This page provides a brief overview of the Australian Yolngu Aboriginal cultural and musical practices that inspire AAI, including several videos that illustrate the contemporary use and performance of the didgeridoo. To view our current inventory, visit our “Available Products” page.
In the North East corner of Arnhem Land, Northern Territory, Australia, Yolngu Aboriginal people continue to develop innovative cultural practices that distinguish the Yolngu people as a nation all their own and imbue the region with a uniquely Yolngu sense of place. Internationally recognized as prolific and advanced producers of visual art and music, Yolngu cultural leaders see tremendous value in developing Yolngu art forms and musical genres, and passing these practices on to new generations. Yolngu arts and music make claim on Yolngu land estates, maintain the vast bodies of Yolngu history and knowledge, provide lifeways for Yolngu youth, and generate significant interest in already world-renowned Yolngu arts and culture.

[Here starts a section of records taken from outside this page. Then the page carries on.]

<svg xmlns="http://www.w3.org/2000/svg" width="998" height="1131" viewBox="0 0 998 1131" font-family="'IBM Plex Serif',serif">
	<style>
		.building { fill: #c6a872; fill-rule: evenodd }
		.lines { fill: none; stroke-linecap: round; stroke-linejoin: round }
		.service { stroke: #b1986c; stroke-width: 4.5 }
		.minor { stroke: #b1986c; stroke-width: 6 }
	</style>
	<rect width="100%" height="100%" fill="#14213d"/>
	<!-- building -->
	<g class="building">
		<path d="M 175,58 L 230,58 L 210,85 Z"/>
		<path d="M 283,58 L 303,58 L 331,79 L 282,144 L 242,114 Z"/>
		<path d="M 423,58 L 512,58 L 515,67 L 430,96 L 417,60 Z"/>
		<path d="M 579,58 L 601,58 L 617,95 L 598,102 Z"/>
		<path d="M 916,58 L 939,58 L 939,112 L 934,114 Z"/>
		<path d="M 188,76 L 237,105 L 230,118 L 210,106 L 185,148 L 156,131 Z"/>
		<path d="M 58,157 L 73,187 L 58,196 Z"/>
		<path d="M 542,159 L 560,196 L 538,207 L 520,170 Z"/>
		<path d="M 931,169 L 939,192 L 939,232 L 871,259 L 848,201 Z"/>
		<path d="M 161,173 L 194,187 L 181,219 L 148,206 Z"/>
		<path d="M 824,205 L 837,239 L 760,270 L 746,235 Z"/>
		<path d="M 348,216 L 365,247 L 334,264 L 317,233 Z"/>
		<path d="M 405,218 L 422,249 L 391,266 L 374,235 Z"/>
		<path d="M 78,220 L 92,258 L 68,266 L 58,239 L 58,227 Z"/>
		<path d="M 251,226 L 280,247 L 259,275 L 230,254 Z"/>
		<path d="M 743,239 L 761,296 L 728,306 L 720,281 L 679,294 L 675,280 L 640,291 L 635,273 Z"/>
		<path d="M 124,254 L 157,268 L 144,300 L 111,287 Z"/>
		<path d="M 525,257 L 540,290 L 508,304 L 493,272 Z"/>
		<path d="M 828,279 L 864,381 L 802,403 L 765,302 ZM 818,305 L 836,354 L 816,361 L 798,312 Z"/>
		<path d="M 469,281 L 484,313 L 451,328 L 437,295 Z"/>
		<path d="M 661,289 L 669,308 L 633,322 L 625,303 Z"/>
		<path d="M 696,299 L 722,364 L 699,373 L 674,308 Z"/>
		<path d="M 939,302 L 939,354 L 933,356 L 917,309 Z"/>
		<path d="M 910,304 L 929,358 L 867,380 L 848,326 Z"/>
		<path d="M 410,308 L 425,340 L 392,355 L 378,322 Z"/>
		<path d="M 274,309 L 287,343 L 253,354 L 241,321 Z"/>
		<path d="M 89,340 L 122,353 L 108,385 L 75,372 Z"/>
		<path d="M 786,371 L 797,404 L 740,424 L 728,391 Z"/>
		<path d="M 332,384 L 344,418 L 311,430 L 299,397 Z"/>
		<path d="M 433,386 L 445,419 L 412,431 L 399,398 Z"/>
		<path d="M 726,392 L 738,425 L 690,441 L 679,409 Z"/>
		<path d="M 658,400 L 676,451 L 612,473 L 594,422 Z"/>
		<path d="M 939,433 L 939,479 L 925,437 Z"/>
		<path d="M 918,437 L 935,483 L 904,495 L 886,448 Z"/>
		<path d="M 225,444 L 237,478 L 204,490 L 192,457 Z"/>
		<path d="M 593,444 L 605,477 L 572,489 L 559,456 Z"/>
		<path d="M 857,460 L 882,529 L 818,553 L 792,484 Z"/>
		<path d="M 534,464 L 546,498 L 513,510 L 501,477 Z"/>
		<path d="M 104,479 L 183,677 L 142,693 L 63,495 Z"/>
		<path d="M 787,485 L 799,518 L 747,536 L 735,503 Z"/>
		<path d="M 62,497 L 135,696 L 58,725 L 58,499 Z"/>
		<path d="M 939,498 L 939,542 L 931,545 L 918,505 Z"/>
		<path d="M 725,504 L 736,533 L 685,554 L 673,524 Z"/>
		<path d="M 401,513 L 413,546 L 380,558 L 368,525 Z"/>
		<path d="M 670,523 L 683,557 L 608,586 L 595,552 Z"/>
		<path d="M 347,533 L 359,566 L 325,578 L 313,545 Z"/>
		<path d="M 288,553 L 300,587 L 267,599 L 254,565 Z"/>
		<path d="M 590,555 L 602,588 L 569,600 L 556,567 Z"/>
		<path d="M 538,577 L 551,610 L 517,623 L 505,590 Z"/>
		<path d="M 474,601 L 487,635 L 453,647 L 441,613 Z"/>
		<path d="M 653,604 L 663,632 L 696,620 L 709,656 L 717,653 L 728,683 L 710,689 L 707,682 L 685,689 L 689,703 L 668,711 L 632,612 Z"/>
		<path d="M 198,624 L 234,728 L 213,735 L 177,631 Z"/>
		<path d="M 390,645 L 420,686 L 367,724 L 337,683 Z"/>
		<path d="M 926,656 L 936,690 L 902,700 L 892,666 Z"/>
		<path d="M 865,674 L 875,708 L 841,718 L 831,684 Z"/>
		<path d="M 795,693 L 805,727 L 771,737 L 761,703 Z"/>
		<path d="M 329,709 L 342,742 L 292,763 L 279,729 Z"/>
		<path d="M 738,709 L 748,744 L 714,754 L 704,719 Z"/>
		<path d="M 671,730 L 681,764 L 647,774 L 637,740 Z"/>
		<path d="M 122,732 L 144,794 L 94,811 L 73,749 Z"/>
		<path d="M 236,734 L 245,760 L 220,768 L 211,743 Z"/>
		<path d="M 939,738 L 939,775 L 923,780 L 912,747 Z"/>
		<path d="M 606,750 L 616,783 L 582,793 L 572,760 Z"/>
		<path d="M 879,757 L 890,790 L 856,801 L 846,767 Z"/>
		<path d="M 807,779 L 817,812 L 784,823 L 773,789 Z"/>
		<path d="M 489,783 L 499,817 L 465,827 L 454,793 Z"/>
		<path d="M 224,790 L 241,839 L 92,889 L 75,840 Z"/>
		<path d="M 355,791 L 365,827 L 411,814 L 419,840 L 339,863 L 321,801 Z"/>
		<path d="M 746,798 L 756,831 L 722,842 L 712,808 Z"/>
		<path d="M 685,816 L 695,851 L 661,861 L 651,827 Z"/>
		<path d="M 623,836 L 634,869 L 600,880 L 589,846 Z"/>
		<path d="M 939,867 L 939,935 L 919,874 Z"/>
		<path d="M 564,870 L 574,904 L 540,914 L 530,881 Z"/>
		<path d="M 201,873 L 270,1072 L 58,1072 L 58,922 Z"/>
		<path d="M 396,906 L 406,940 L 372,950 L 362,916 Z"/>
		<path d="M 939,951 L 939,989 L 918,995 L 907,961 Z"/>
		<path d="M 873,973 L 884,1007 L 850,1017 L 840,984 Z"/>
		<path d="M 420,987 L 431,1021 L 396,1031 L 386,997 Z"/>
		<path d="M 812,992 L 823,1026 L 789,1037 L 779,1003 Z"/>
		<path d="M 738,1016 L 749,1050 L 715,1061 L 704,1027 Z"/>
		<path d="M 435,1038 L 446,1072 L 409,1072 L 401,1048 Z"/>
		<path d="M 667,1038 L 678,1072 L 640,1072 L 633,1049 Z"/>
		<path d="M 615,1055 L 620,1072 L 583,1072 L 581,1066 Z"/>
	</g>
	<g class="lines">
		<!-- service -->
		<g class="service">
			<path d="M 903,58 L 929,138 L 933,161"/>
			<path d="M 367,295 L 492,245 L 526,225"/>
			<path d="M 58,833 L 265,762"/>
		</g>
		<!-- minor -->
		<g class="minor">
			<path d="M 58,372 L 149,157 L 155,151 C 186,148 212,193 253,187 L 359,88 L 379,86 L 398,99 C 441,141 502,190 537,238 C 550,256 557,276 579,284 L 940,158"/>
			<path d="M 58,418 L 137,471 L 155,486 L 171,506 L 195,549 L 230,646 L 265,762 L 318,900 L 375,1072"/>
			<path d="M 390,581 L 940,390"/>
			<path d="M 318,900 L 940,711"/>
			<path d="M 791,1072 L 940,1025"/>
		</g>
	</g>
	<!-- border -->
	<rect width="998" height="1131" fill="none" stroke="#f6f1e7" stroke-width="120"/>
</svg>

Central to Yolngu musical practice is the instrument yirdaki — or didgeridoo as it is known colloquially. Yolngu craftspersons transform a hollow Eucalyptus log (read our blog article about our didgeridoo craft apprenticeship with the Gurruwiwi family) into a conically shaped, wooden horn without valves, tuning holes, or any other method of modifying the instrument’s sound — a completed instrument is essentially a hollow, wooden tube. Skilled Yolngu artists adorn the exterior of the instrument with stylized paintings symbolic of Yolngu kinship with the land and figures of Yolngu myth.
Didgeridoos are used in Yolngu ceremonies, during musical performances, and — most often — when Yolngu musicians get together just to jam. Musicians play the instrument by buzzing their lips inside the mouth piece of the instrument, then creating rhythmic vocalizations that are amplified by the instrument’s conical shape. In this way, didgeridoo musicians produce melodically varied and harmonically rich sounds that easily stand alone as solo performances, and are also combined with a variety of contemporary instruments to bring a Yolngu aesthetic contribution to popular music.
Far from the primitive stereotype often attributed to Aboriginal people, Yolngu artists and performers use the internet and smart phones, promote their art and music in museums and cultural centers around the world, and blend Yolngu music with global genres of rock and roll, rap, and hip hop. The didgeridoo appears on stage with — and in the albums of — Yolngu bands like Yothu Yindi, who tour the globe and perform during international events such as the Olympics. Aware that their music must interact with the world beyond Arnhemland, many Yolngu strive to integrate their music into the constantly changing trends of a connected world and to bring Yolngu cultural awareness to people everywhere.